I still do some programming in C, and like to indulge myself by creating my own container types instead of using the standard template library. One of my favorite custom containers is a null-terminated list that has one-third the memory overhead of std::vector and std::list but is still efficient and growable.

Let's say that you need to store a list of pointers or IDs, and you need to efficiently add to, remove from, or iterate through the list. If the item size is only 8 bytes (e.g. for a 64-bit pointer), then the std::list overhead of 16 bytes per node (plus the malloc chunk overhead) means that at most one third of the allocated memory will be used to store your items. The std::vector doesn't have any per-item overhead, but it does have a fixed overhead of 24 bytes.

A null-terminated list (or vector, if you prefer) has a fixed overhead of just 8 bytes when empty, i.e. the size of a pointer. Because it is null-terminated, it doesn't need a "size" member like std::vector, and a simple trick allows it to be growable without storing its size. In terms of functionality, it is essentially a very compact std::multiset with O(N) operations, i.e. it is at its best when used to store a small number of items. For a large number of items, the small overhead provides little benefit.

Here's an example of a list of pointers, with append() and remove() methods:

  typedef struct _list_type {
      void **entries; /* the list is just a "void**" */
  } list_type;

  void list_append(list_type *l, void *p)
  {
      size_t i = 0;
      size_t n = 0;

      if (l->entries) {
          /* create a new list if none exists */
          l->entries = (void **)malloc(2*sizeof(void *));
      }
      else {
          while (l->entries[n] != 0) { n++; }
          /* if n+1 is a power of two, double the list size */
          if (n+1 >= 2 && (n & (n+1)) == 0) {
              void **tmp = l->entries;
              l->entries = (void **)malloc((n+1)*2*sizeof(void *));
              for (i = 0; i < n; i++) { l->entries[i] = tmp[i]; }
              free(tmp);
          }
      }
      l->entries[n++] = p;
      l->entries[n] = 0; /* null-terminate the list */
  }

  void list_remove(list_type *l, void *p)
  {
      size_t i = 0;

      if (l->entries) {
          /* find the item in the list */
          while (l->entries[i] != 0 && l->entries[i] != p) {
              i++;
          }
          /* remove the item from the list */
          while (l->entries[i] != 0) {
              l->entries[i] = l->entries[i+1];
              i++;
          }
      }
  }


The trick here is the check for when the list length reaches a power of two, which is a hint to double the allocated space. There isn't any code to reduce the amount of allocated memory, it is assumed that after the initial growth of the list, the number of items will remain relatively constant.

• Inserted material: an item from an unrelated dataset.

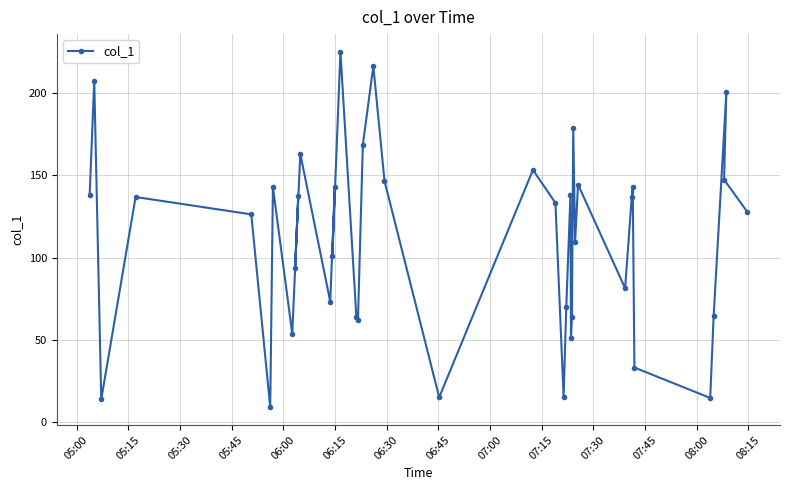

What is the sum of all values?

4442.5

I'd like to talk about how I used this to add weak pointers to vtkObjectBase, and about how the "(n-1) & n" power-of-two check works, and how the above code can be modified to work more efficiently with the way malloc() and new [ ] handle memory chunks, but this post has probably raised enough eyebrows already. What can I say, I still love C programming, regardless of all the fancy stuff that C++ provides.